Quand j’étais à la fac, j’adorais écrire des introductions. Que ce soit pour des dissertations ou mes travaux de recherche, l’exercice me plaisait parce qu’il me permettait d’échapper aux limites de mon sujet, tout en profitant de l’énergie particulièrement stimulante des débuts de projet.

Un vrai régal.

Pourtant, à présent que je ne fréquente plus les bancs de la Sorbonne et que mon mémoire n’est plus que la relique d’une éphémère gloire passée, j’accorde peu d’importance à ce texte.

Le plus souvent, j’estime que dans l’introduction je ne trouverai pas la solution que je suis venue chercher dans le livre ou que les informations se borneront à un récit, plus ou moins palpitant, de la vie de l’auteur dont je me fous éperdument.

Zéro offense : comme tous les lecteurs, je pense d’abord à moi (et c’est une très bonne habitude dans la vie, si je peux m’improviser coach en développement personnel).

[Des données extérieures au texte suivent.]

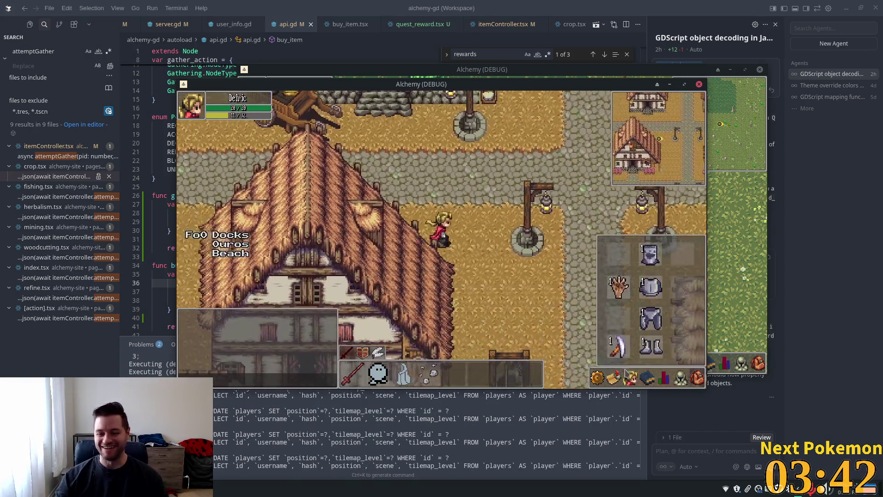
{"action": "key", "text": "Right"}
{"action": "left_click", "coordinate": [629, 377]}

Consciente de ce travers, lorsque je suis amenée à écrire pour mes clients, je me montre donc particulièrement vigilante sur ce passage crucial d’un livre. Je commence à avoir une certaine expérience dans le domaine, alors voici ce que je peux vous conseiller pour écrire une bonne introduction.

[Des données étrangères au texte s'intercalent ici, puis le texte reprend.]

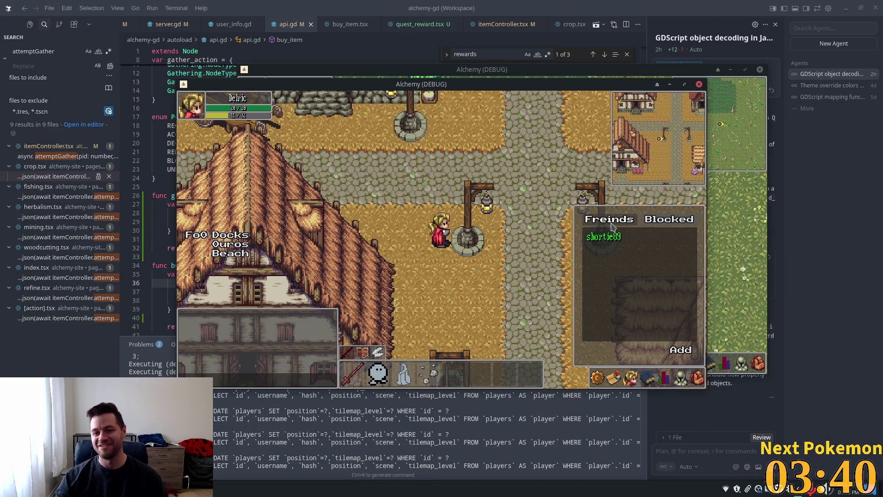
{"action": "key", "text": "Down"}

Est-ce grave si le lecteur ne lit pas votre introduction ?

Autant répondre tout de suite à cette question : non. Il existe cependant des exceptions.

La première concerne votre marketing.

C’est devenu une pratique courante chez les entrepreneurs d’écrire un livre pour promouvoir de manière indirecte leur activité et augmenter leur notoriété. Dans ce cas, vous pouvez être amené à parler de votre entreprise ou de vos services en introduction. Certains y ajoutent des points de storytelling. Ce serait dommage que le lecteur passe à côté, surtout si vous n’y revenez pas dans le cœur de l’ouvrage (ne le faites pas trop, il n’y a rien de pire qu’un livre qui cherche à vous vendre quelque chose de manière frontale).

L’autre exception est la transmission d’informations cruciales pour la suite de la lecture.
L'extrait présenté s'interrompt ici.